Berita Utama

Perdebatan CCTV Warnai Sidang KDRT, Fakta Peristiwa Masih Samar

×

Perdebatan CCTV Warnai Sidang KDRT, Fakta Peristiwa Masih Samar

Sebarkan artikel ini

Versi Saksi dan Terdakwa Berbeda, Rekaman Tak Menampilkan Momen Penentu

Suasana pemutaran rekaman CCTV oleh Jaksa Penuntut Umum saat sidang dugaan KDRT di Pengadilan Negeri Lubuk Pakam, dengan fokus pada pengujian alat bukti di persidangan terbuka, Kamis (23/4/2026). (dahsyatnews.com/Foto: Ist).

Kuasa Hukum Soroti Dugaan Rekaman Tidak Utuh

Kuasa hukum terdakwa menilai rekaman CCTV yang diajukan tidak menunjukkan keseluruhan kejadian. Bahkan, disebut terdapat indikasi rekaman yang hanya menampilkan bagian tertentu.

“Kami tidak menemukan satu pun rekaman yang memperlihatkan adanya penganiayaan secara jelas,” ujar Jonson di persidangan.

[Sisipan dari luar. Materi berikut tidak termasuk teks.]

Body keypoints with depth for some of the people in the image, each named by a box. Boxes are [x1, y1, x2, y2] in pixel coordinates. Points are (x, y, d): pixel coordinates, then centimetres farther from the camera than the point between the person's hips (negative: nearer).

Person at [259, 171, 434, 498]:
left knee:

Ia juga mempertanyakan keaslian rekaman yang ditampilkan, yang disebut bukan rekaman langsung dari sistem CCTV, melainkan hasil rekam ulang melalui perangkat lain.

“Kalau ini rekaman asli, seharusnya utuh dan tidak terputus,” tegasnya.

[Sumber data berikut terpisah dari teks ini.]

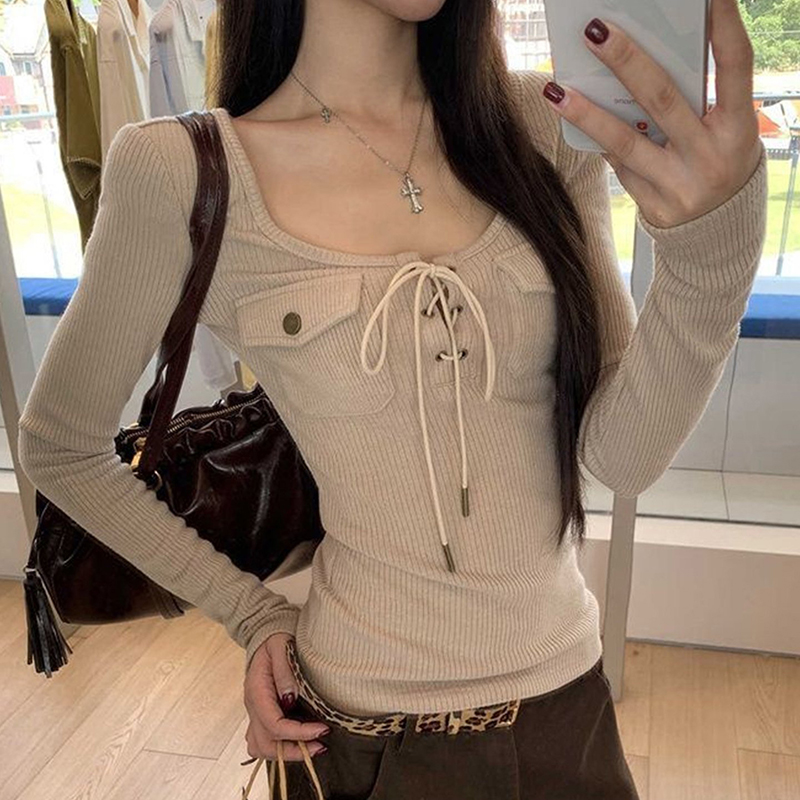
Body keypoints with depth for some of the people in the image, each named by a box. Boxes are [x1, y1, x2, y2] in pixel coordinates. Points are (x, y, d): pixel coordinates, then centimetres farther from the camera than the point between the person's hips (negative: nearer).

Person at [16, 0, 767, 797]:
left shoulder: (543, 125, -6)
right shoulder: (181, 171, -15)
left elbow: (623, 456, -12)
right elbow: (60, 447, -1)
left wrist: (718, 240, -28)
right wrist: (251, 612, -2)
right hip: (370, 727, -3)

Selain itu, pihak kuasa hukum juga menyoroti tidak ditampilkannya rekaman dari titik lain, termasuk CCTV di luar rumah yang disebut memiliki audio.

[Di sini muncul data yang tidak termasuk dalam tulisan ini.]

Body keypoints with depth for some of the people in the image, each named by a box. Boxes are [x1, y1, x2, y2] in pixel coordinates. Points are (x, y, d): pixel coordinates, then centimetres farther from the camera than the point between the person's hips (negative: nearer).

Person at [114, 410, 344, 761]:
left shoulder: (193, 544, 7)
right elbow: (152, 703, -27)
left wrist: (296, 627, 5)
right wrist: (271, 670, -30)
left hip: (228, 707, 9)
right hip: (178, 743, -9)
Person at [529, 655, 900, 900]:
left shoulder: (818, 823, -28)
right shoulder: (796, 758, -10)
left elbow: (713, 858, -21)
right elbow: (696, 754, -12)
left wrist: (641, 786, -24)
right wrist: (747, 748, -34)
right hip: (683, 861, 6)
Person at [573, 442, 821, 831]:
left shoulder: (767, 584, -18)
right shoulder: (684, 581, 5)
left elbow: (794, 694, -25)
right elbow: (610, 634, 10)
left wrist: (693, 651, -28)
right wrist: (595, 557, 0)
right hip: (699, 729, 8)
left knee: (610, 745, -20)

Terdakwa Bantah, Sebut Ada Rekayasa

Di penghujung persidangan, terdakwa Sherly membantah sejumlah keterangan saksi. Ia menegaskan tidak pernah melakukan penganiayaan sebagaimana dituduhkan.

“Tidak ada pemukulan seperti yang disampaikan. Banyak yang direkayasa,” ujarnya.

Sherly juga menyebut bahwa kondisi listrik padam justru terjadi saat dirinya berteriak meminta pertolongan.